40 лет молчала: что сказала бабушка из подъезда
У подъезда сидела Регина Тимофеевна – как всегда, в кроссовках и в платье, будто до последней секунды не могла решить, выходить или бежать. Она ждала меня. Это я поняла по тому, как она встала, заранее, когда я только вышла из магазина.
Мы жили через подъезд. Здоровались, иногда она передавала мне пакет гостинцев – и на этом все. Широкая, приземистая, в вечном платке поверх русых волос, губы сжаты в нитку. Не злая, просто как будто разучилась улыбаться, но сама не заметила когда.
Я тащила два пакета с продуктами и пыталась удержать на плече Дашкин рюкзак, в котором тоже были продукты.
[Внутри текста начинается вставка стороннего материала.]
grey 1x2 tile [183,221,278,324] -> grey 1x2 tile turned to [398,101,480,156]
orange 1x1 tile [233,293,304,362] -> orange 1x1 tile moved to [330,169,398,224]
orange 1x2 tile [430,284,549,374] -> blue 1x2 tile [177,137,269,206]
Руки загорели до черноты – огород, что поделать – и ручки пакетов впивались в ладони. Июль давил жарой, асфальт плыл, а я шла в платке на шее, темно-синем, такие носят от безвыходности, а не от моды. Жарко было так, что по спине текло, но снять платок я не могла.
Надо сказать, жизнь у нас была нормальная. Славик – сварщик на котельной, руки золотые, когда трезвый. Зоя Ивановна, свекровь – господи, как мне с ней повезло! Сильная, коренастая, с выгоревшими волосами, вечно в фартуке поверх растянутых штанов, она таскала внуков на себе, варила щи из ничего и ни разу за десять лет не сказала мне «а вот я в твоем возрасте». Ни разу!
Дашку забирала из школы, Кирюшку – из садика. И ни одного упрека, ни одной претензии. Наоборот, я только и слышала от нее, что «может, чем помочь?», хотя она только и делала, что помогала.
Когда Славик задерживался допоздна, Зоя Ивановна оставалась у нас, укладывала детей, мыла посуду, а потом мы с ней пили чай. Нередко она постукивала ногтем по столу, привычка у нее такая, нервная.
Я к этому звуку привыкла, как к тиканью часов.
А Славик... Славик последний год был не тот. Узкий в плечах, жилистый, с растрепанными волосами и шрамом на подбородке, он и раньше выпивал по пятницам. Но пятницы теперь у него случались в любой день, когда давали расчет. Вечером он хлопал дверью так, что Кирюшка просыпался, а я каждый раз вздрагивала всем телом, хотя давно бы пора привыкнуть.
Зоя Ивановна говорила мало. Но однажды, когда я забирала у нее детей, она взяла меня за руку и сказала коротко, без объяснений:
– Не терпи, дочка. Никогда не терпи.
Я тогда выдернула руку и засмеялась, мол, о чем вы, все хорошо. А она только постучала ногтем по дверному косяку и отвернулась.
***
Регина Тимофеевна подозвала меня, снова села, подвинулась и похлопала по скамейке рядом с собой.
– Дочка, сядь. Мне давно надо было тебе сказать. Сорок лет я молчала, но больше не могу.
Я поставила пакеты на землю. Рюкзак сполз с плеча и упал рядом, но я не стала поднимать. Что-то в ее голосе, не просьба, а приказ, тихий, усталый, заставило сесть.
Регина Тимофеевна не смотрела на меня. Она смотрела на свои руки, крупные, темные, с обломанными ногтями. Потом подняла глаза и начала, будто выталкивая из себя каждое слово:
– Твоя свекровь Зоя Ивановна в восемьдесят пятом году написала заявление на моего мужа. На Павла. Он работал кладовщиком на базе стройматериалов, там, где сейчас автомойка, за остановкой. Там раньше база была. Зоя написала, что он ворует. Шифер, доски, цемент – все, что через его руки проходило. И Павла посадили. На пять лет.
Она замолчала. Я сидела и не понимала, зачем мне это знать.
– Регина Тимофеевна, – начала я, но она подняла руку.
– Подожди. Мне было тридцать пять. Двое детей, Витька и Олечка. Витьке – семь, Олечке – три. Павла забрали в декабре, перед праздниками. Я осталась одна. Без денег, без мужика, с двумя детьми в этом же доме, через подъезд от женщины, которая моего мужа посадила. Тут вот что важно: я ведь не знала тогда, зачем она это сделала. Думала, из зависти. Или из вредности. Мы с ней не дружили, но и не ругались, жили как все. А она взяла и написала.